La « marche » est encadrée par des véhicules blindés à la silhouette menaçante et surmontés de tourelles qui virevoltent parfois. Mais ici, comme dans tout le Liptako, l’ennemi est quasiment invisible. Et pourtant, les renseignements font état de la présence d’au moins trois motos équipées de 12.7 et d’une trentaine de terroristes dans ce secteur. Pour cette première journée, la troupe doit se contenter d’une seule arme, d’un téléphone avec sa carte et quelques munitions. Un butin bien maigre, mais encourageant puisque « certains font des semaines, sans rien trouver », se console l’officier Étienne.
«Aujourd’hui, la moisson sera abondante», espère un sous-officier, avant d’embarquer dans son blindé pour le deuxième jour d’opération. Quelques heures plus tard, les contrôles de motos s’enchaînent. Dans ce contexte de guérilla, la vigilance doit rester de mise. Difficile, en effet, de distinguer le suspect du simple passant ou le simple citoyen du poseur d’engins explosifs improvisés (IED). Pis, ici, les Français ne sont pas les bienvenus. Et celui qui ose se rapprocher d’eux, devient systématiquement une cible pour les GAT qui ont une emprise réelle sur la zone. La troupe s’en est rendue compte, dès le premier jour de l’opération, dans un hameau où les habitants s’étaient montrés moins accueillants. « Ça ne veut pas forcément dire qu’ils sont tous des terroristes, mais ça prouve que la zone est sous emprise terroriste », confirme le colonel Nicolas.
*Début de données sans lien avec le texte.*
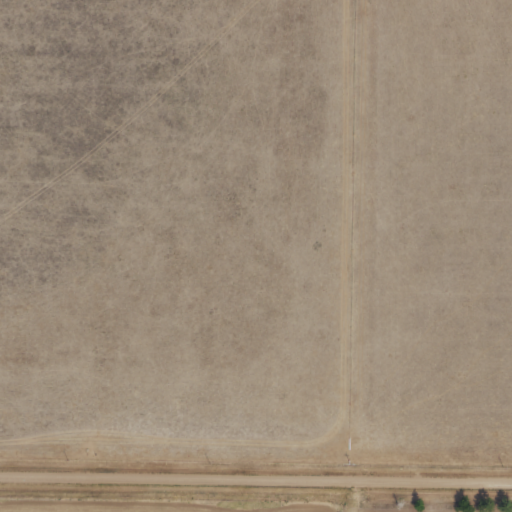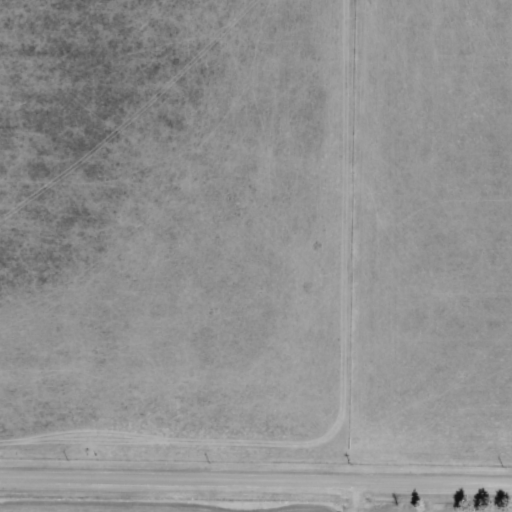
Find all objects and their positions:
road: (256, 481)
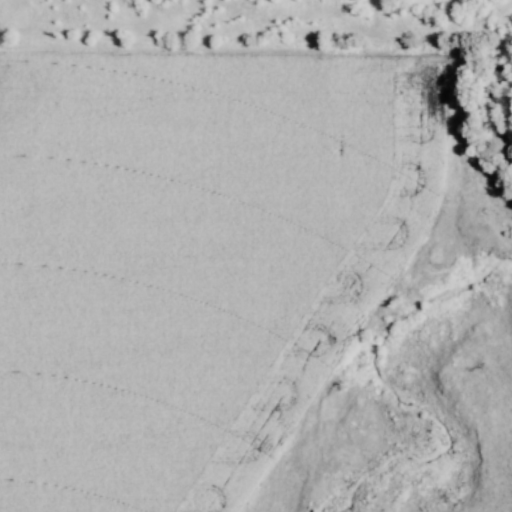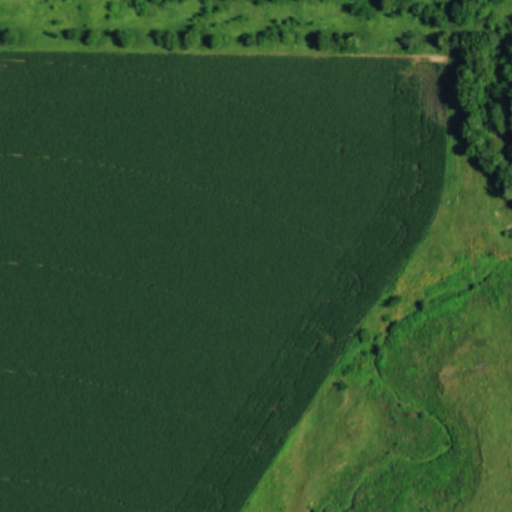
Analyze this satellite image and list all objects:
river: (501, 112)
Aussi, l’argent des trafics, notamment de stupéfiants, permet aux GAT de s’attirer les faveurs des populations. La pose d’un IED peut rapporter, selon une source anonyme, plus de 250.000 Fcfa. Une petite fortune dans une zone où la misère se lit sur les visages. Ces explosifs, essentiellement fabriqués à partir des ressources locales disponibles, sont la principale menace pour Barkhane. Ils ont couté la vie à plus d’une dizaine de soldats, depuis 2013. Les populations locales ne sont pas épargnées. En 2019, 48% des victimes d’IED étaient des civils, contre 39% en 2018, selon les Nations unies.
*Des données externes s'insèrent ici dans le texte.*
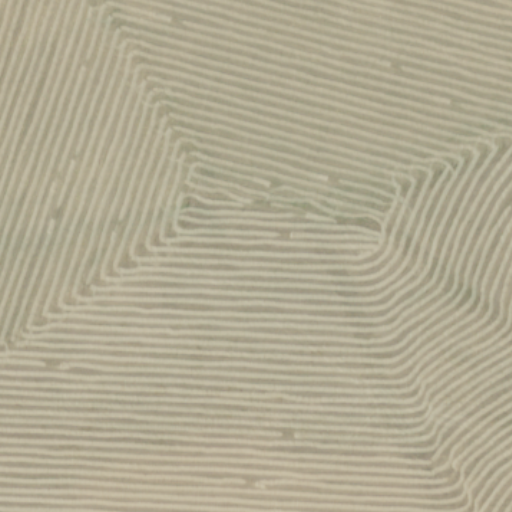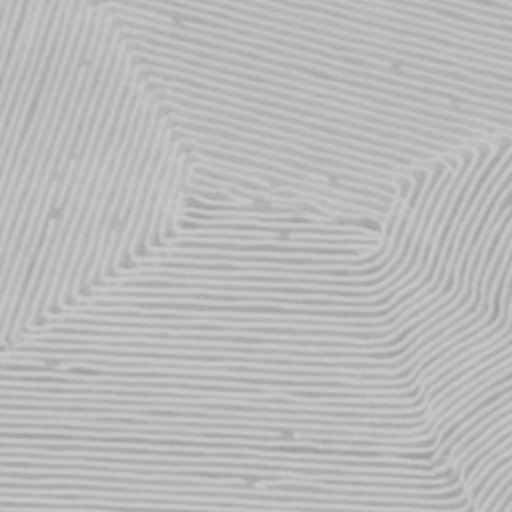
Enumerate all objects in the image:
crop: (256, 256)
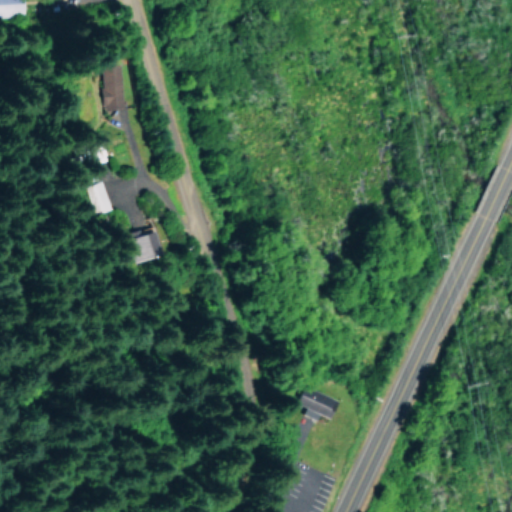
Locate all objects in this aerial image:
building: (8, 7)
building: (103, 85)
road: (508, 164)
building: (78, 167)
building: (91, 196)
road: (493, 196)
building: (133, 243)
road: (207, 253)
road: (409, 366)
building: (311, 402)
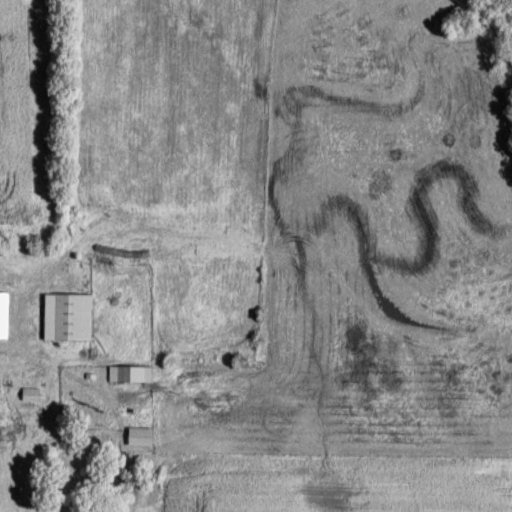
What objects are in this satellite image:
building: (3, 320)
building: (74, 321)
road: (6, 335)
building: (131, 377)
building: (31, 398)
building: (142, 440)
building: (89, 473)
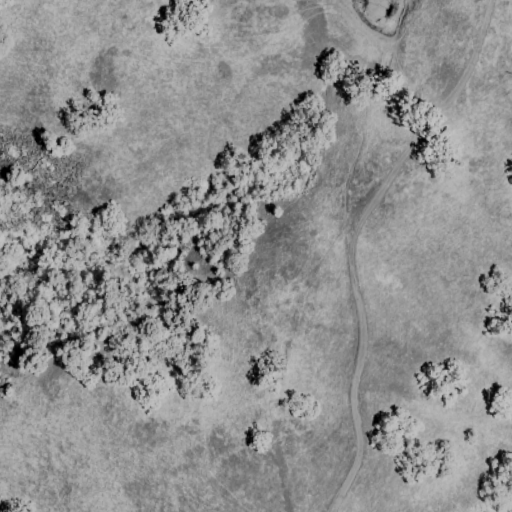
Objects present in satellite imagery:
road: (352, 241)
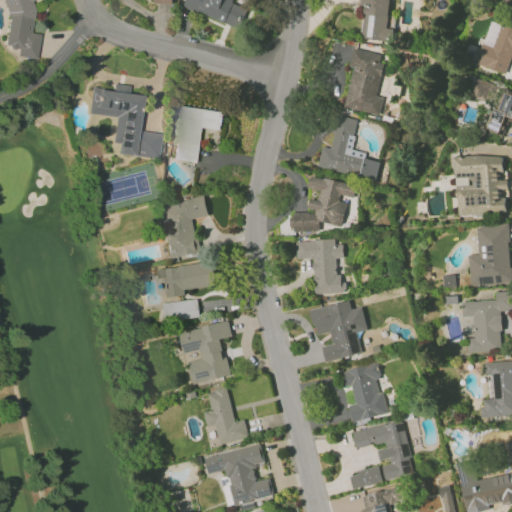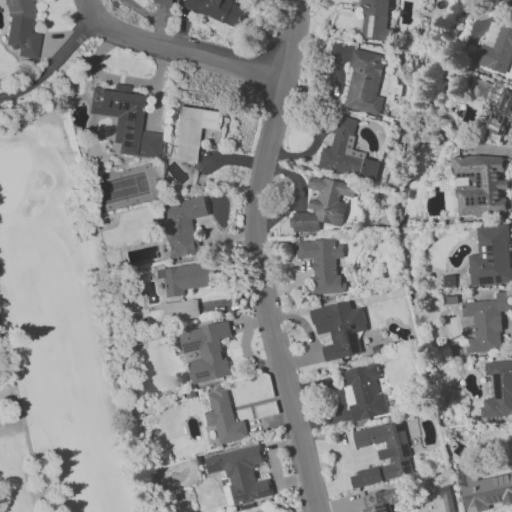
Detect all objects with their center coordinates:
building: (163, 1)
building: (218, 10)
road: (87, 12)
building: (376, 20)
building: (20, 29)
building: (495, 48)
road: (186, 50)
road: (49, 66)
building: (365, 81)
building: (478, 88)
building: (502, 110)
building: (124, 120)
building: (194, 130)
building: (346, 152)
building: (480, 184)
building: (322, 205)
building: (181, 225)
building: (491, 256)
road: (258, 257)
building: (323, 264)
building: (186, 278)
building: (180, 309)
building: (487, 321)
building: (339, 328)
building: (207, 350)
park: (45, 371)
building: (499, 389)
building: (365, 391)
building: (224, 417)
building: (384, 453)
building: (241, 473)
building: (447, 498)
building: (381, 499)
building: (261, 511)
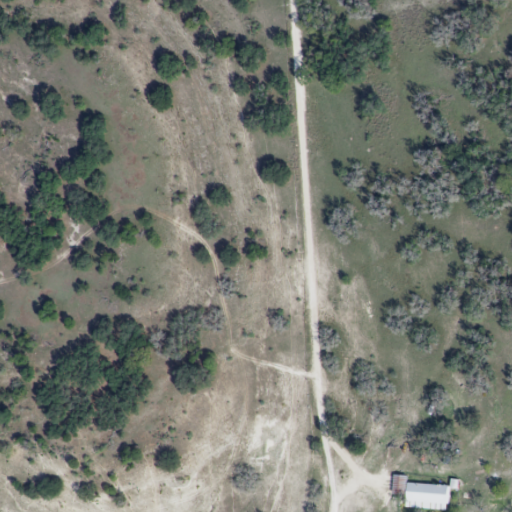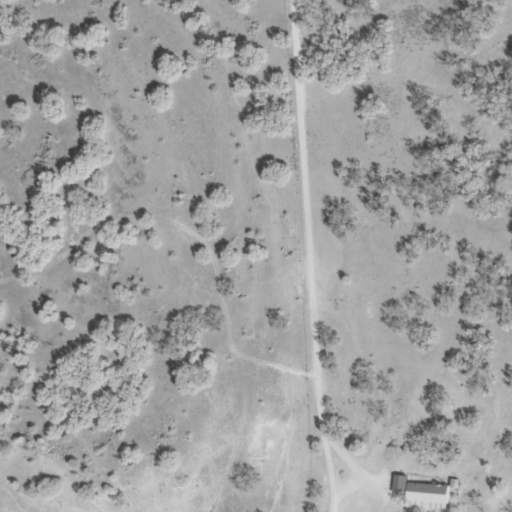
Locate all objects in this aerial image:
building: (419, 494)
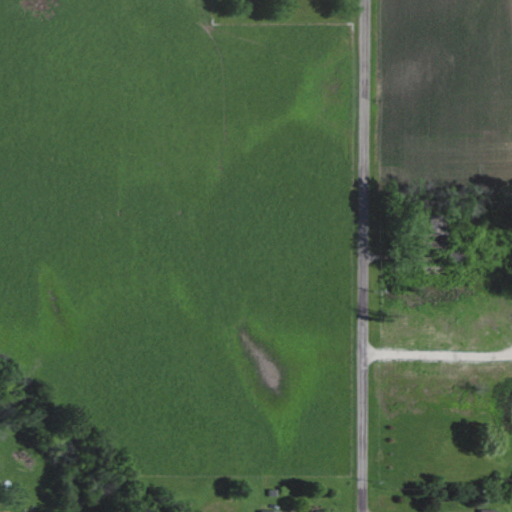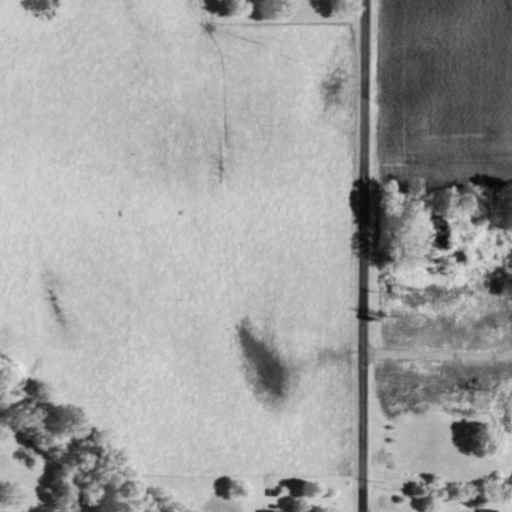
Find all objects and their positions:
road: (358, 255)
road: (437, 354)
building: (268, 510)
building: (487, 510)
Pour briser l’emprise terroriste et rassurer les populations, Barkhane mise sur les actions civilo-militaires. À Gao, le capitaine Christine, la responsable de ce volet, est persuadée que c’est l’absence de projets qui grossit les rangs des terroristes. Ainsi, lors des opérations, en particulier avec les FAMa, des aides médicales gratuites sont proposées à la population. Barkhane agit également en conduisant ou en soutenant des projets qui apportent une aide directe aux populations : accès à l’eau, à l’énergie, à la santé ou à l’éducation. En 2019, plus de 75 projets civilo-militaires ont été menés, dont 35 dans la zone du Liptako-Gourma.
Actuellement, l’essentiel des efforts de Barkhane est concentré sur cette région, depuis le Sommet de Pau. Alors que le capitaine Fréderic fouillait la forêt d’Awagate de fond en comble, deux autres sous-groupements de Barkhane opéraient avec trois sections des Forces armées maliennes dans le Liptako. Utilisant des modes d’actions variés pour surprendre l’ennemi, ils ont mis, du 12 au 23 février, trois terroristes hors de combat et saisi des quantités importantes d’armes et de ressources.
Cette pression suffira-t-elle pour enrayer le terrorisme ? La majorité des légionnaires est optimiste. Certains, par contre, confient leur inquiétude de voir les combattants terroristes changer de zone d’opération et se réimplanter sur de nouveaux territoires. Une inquiétude d’autant plus justifiée que l’on remarque des activités des groupes terroristes dans des proportions inhabituelles dans les Régions de Kayes et de Koulikoro.